Notas de un lector

No es el mar, es el invierno

Teresa Rosenvinge, madrileña del 57, y de ascendencia danesa, ha pergeñado un libro unitario y de muy grata lectura, donde la nostalgia y el amor -¿el desamor?-, sobresalen como hilo temático del mismo

La colección de poesía el levitador, de la editorial Polibea, alcanza su número 50. Sin duda, una excelente noticia dentro del complejo mercado del libro actual, y un espléndido ejemplo, a su vez, del rigor y del empeño que ha puesto desde sus inicios el director del citado sello, Juan José Martín Ramos.
La alternancia de voces consolidadas -Javier Lostalé, Ana Rosetti, Miguel Losada, José Ángel Cilleruelo, María Antonia Ortega, José Cereijo, Jaime Alejandre…-, con la de otras, ya muy significativas-Beatriz Hernanz, Francisco José Martínez Morán, Verónica Aranda, Ana Martín Puigpelat…-, está conformando un catálogo tan sugerente como notorio. Mas también caben en esta aventura, autoras y autores que inician su andadura en el verso, y cuyo primer poemario ve la luz al par de tan solidaria realidad lírica.
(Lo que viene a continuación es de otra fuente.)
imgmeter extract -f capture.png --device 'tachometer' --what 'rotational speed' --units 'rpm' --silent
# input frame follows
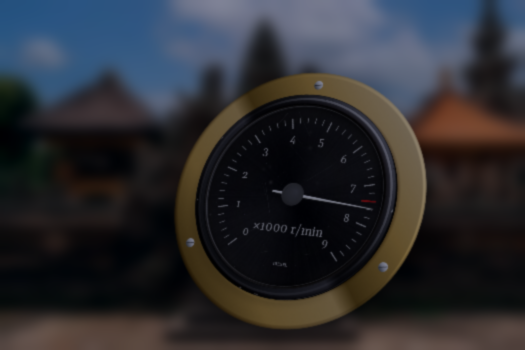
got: 7600 rpm
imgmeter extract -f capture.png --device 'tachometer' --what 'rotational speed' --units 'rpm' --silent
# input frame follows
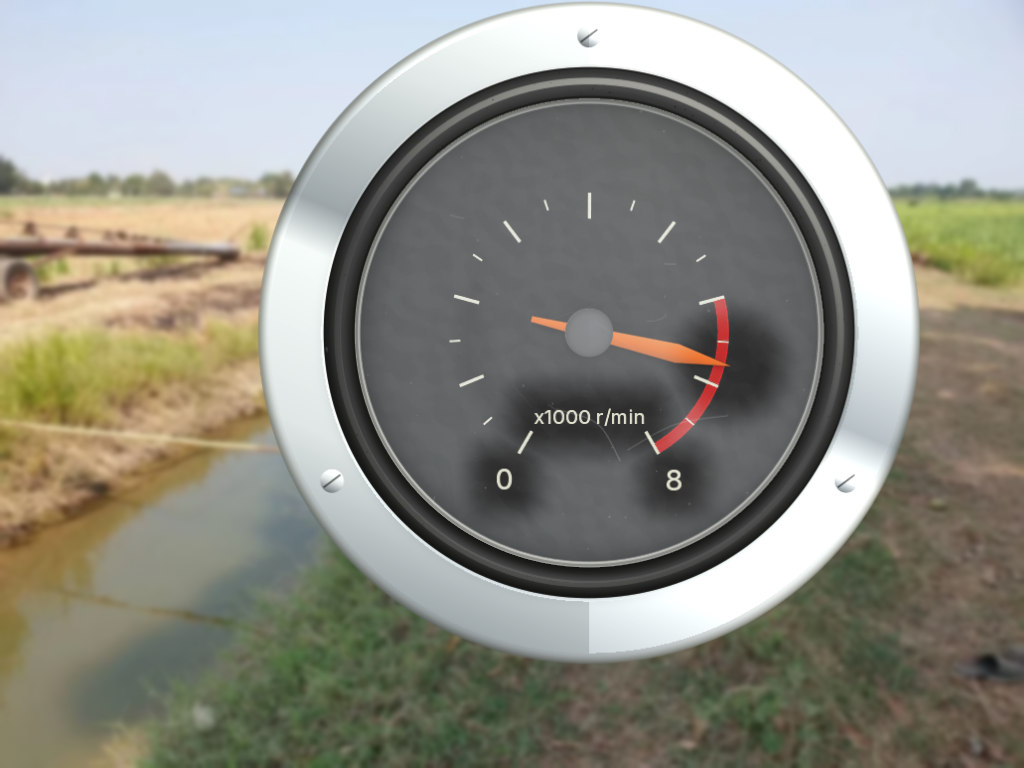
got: 6750 rpm
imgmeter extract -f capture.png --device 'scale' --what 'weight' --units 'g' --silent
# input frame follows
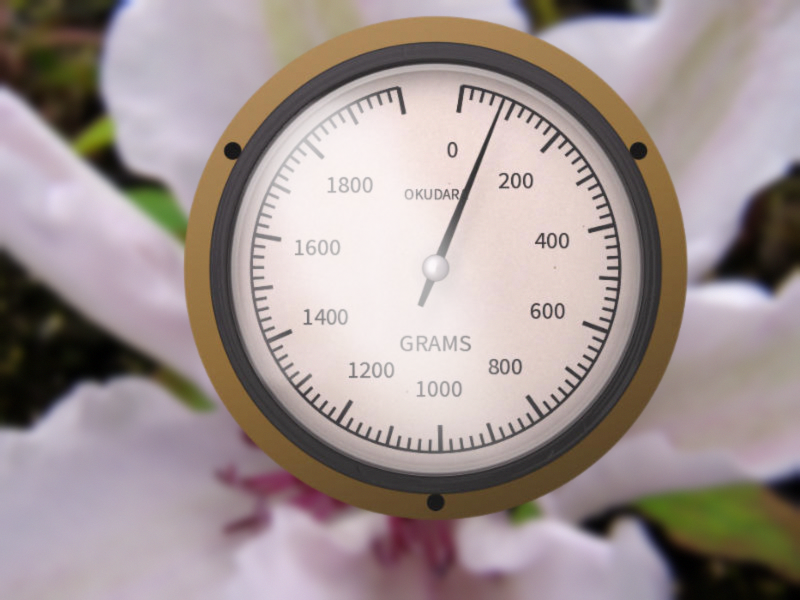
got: 80 g
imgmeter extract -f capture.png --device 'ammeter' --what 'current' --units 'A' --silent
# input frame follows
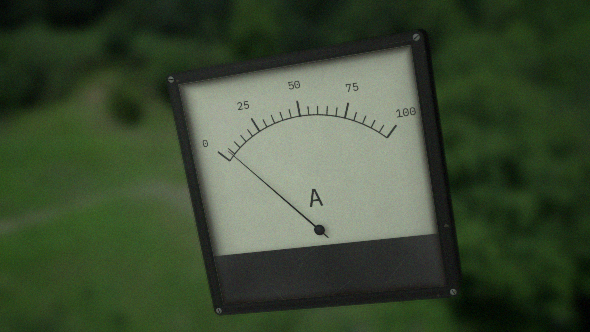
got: 5 A
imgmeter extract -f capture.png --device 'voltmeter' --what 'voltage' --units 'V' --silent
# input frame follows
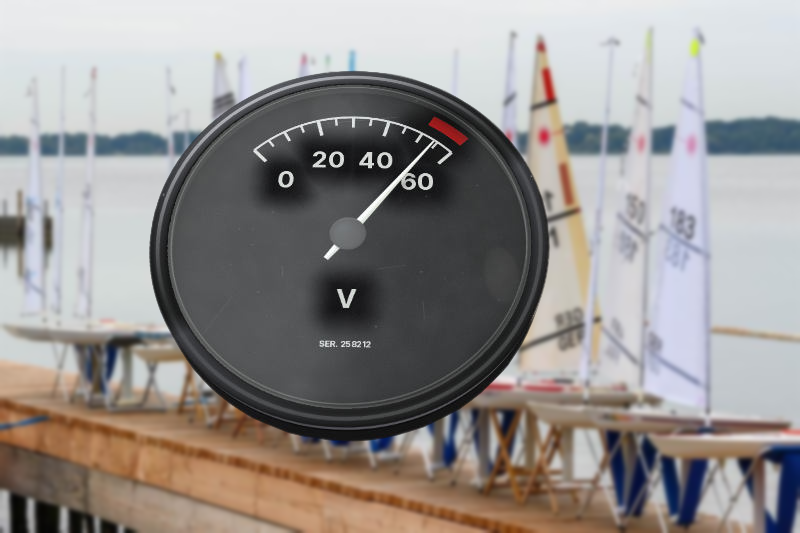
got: 55 V
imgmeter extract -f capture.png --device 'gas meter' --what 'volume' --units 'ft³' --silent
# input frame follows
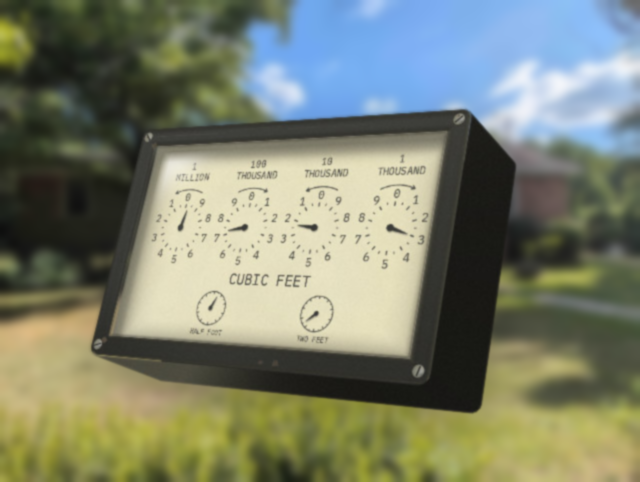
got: 972300 ft³
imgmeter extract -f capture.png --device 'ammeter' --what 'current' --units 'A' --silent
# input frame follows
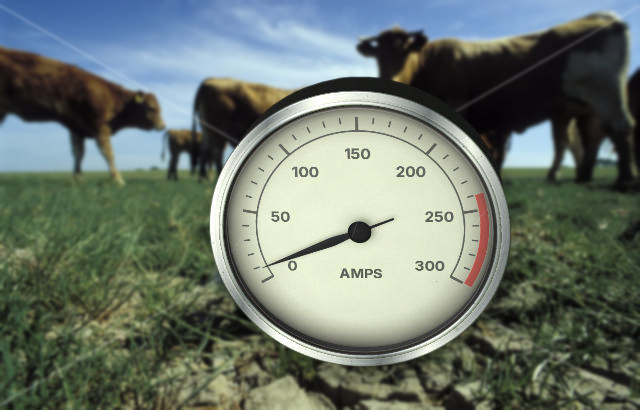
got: 10 A
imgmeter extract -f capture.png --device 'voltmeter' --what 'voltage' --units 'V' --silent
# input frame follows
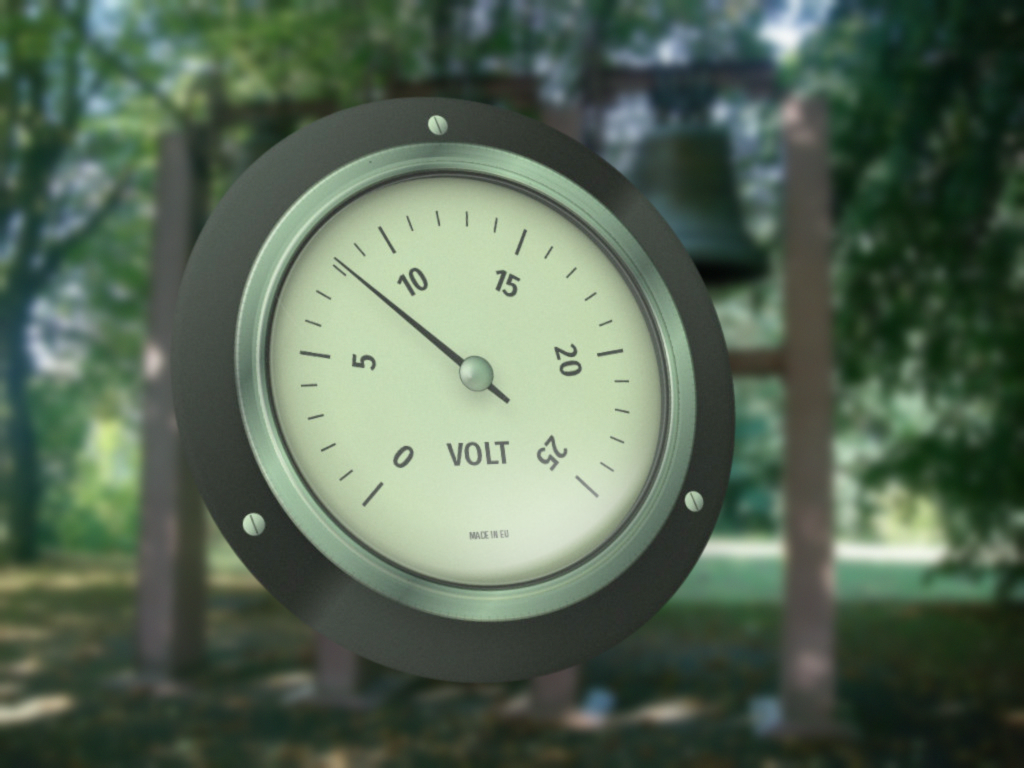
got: 8 V
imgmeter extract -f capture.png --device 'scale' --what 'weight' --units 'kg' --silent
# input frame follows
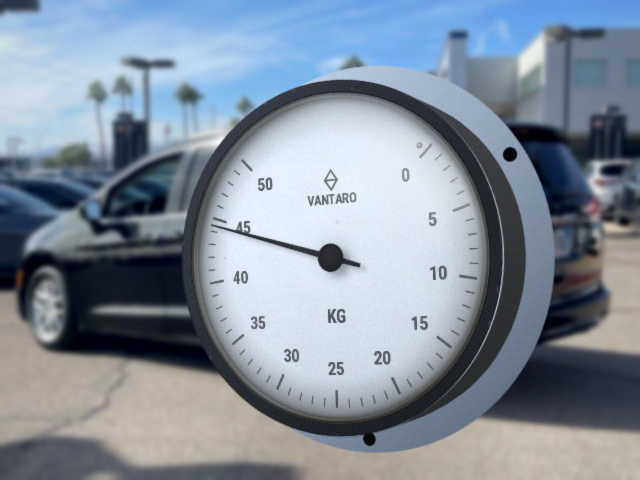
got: 44.5 kg
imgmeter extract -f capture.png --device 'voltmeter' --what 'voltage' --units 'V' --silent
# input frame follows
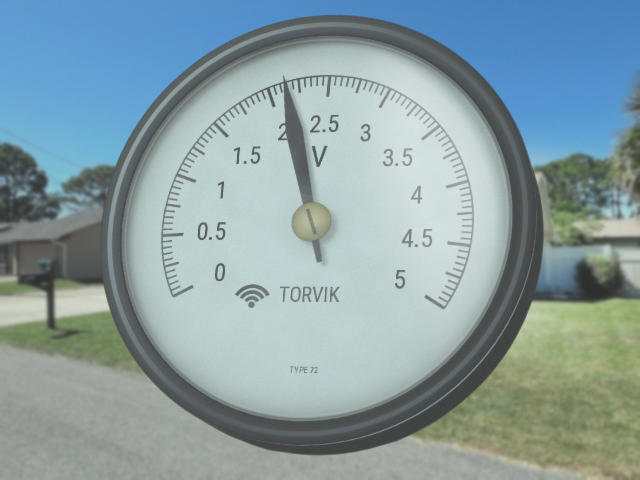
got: 2.15 V
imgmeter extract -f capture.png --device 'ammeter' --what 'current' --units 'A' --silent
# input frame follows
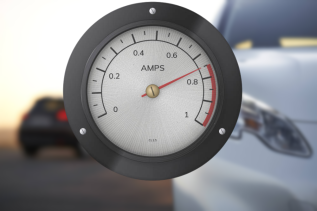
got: 0.75 A
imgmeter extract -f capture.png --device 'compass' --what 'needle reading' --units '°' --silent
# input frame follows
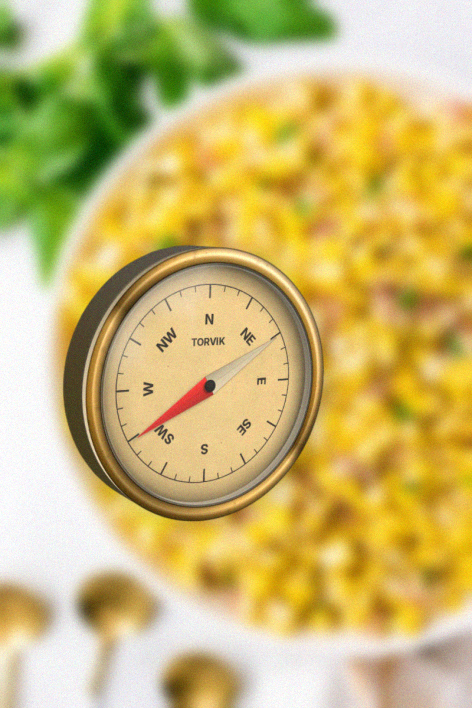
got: 240 °
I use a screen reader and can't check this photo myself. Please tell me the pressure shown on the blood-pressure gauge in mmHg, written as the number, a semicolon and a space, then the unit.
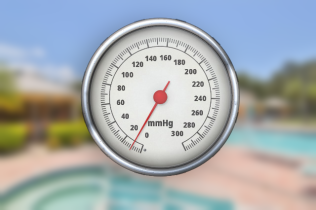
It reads 10; mmHg
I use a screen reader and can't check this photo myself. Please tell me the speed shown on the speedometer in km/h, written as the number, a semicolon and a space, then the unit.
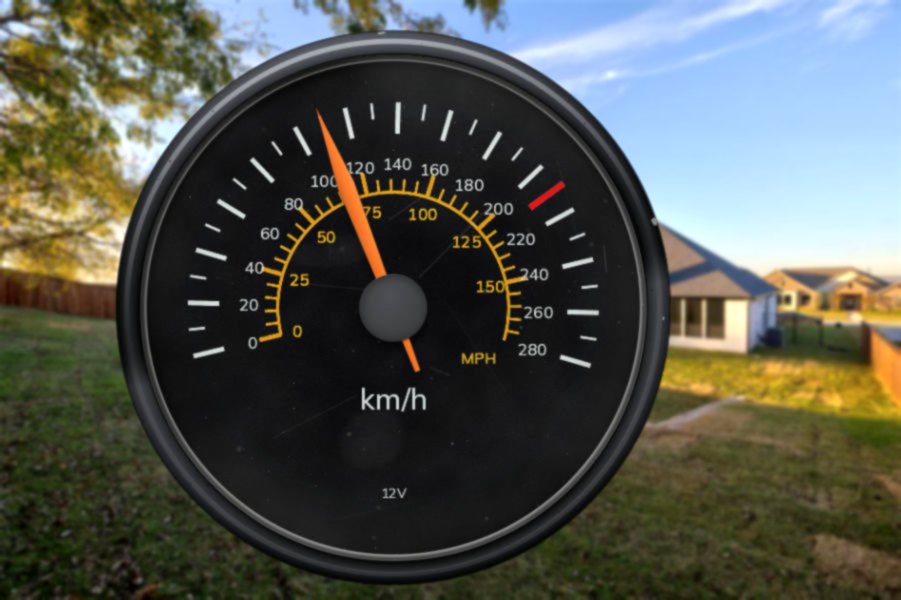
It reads 110; km/h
     Tal es el caso de “No es el mar, es el invierno”, de Teresa Rosenvinge. Esta madrileña del 57, y de ascendencia danesa, ha pergeñado un libro unitario y de muy grata lectura, donde la nostalgia y el amor -¿el desamor?-, sobresalen como hilo temático del mismo.
En su prefacio, el citado Juan José Martín Ramos, anota que es esta una “poesía de la mirada, más que proporcionalmente del lenguaje” y que tal mirada, “pone en escena para nosotros mares, playas, carreteras, caminos, calles, pero también casas, ámbitos domésticos, estancias de historia personal”. Y, en efecto, el lector hallará ante sí un decir de corte cuasi biográfico, confesional, que deviene en una sincera complicidad: “Llevo tiempo mirando/ el cielo desde mi ventana./ Veo poderosos cielos azules/ y cielos rasgados por las manos/ de Dios./ Veo amaneceres fríos/ y anocheceres con tormenta”.

     En su primera parte, “No es el mar”, Teresa Rosevinge memora un ayer del que el inexorable paso del tiempo ha ido despojándola. Esas pérdidas, se articulan como objetos e instantes a los que pudo y quiso aferrarse, pero que ya no son sino íntima elegía, melancólica remembranza: “La casa está sola/ en la playa (…) No hace mucho tiempo/ hubo fiestas/ y se escuchó la música (…) Nadie llama ya  a su puerta./ Sólo el mar, inexorable,/ la está rodeando,/ la destruirá y la hará suya./ Entonces,/ solamente unos cuantos sabremos/ que allá hubo una casa/ a la que se llevó el mar,/ como a una novia”.
Como coda a este primer apartado, “GammelSkagen”, es un muy bello poema que canta y homenajea a sus raíces (“Mi tierra está al Norte/ de Jutlandia”), un espacio de belleza y dicha, donde sólo viven “familias felices,/ personas contentas/ con lo que son”.

    En su segunda sección, “Es el invierno”, la poetisa madrileña tatúa en su decir la soledad que tan bien conoce y tan bien resiste, y se afana en cobijarse bajo las luces, las estancias, las estrellas…, que puedan confortarla, a sabiendas de que cuanto resta es“una felicidad imperfecta”, pues, al cabo, “falta tu mano sobre la mía”.

    En su epílogo, Ángel Rodríguez Abad escribe que los versos de Teresa Rosenvinge “nos tocan y nos iluminan”. Y no le falta razón, pues en la pulsión y en la lumbre que atesoran, reside la virtud mejor de una poesía que abraza y que conforta, que torna en claridad lo enigmático.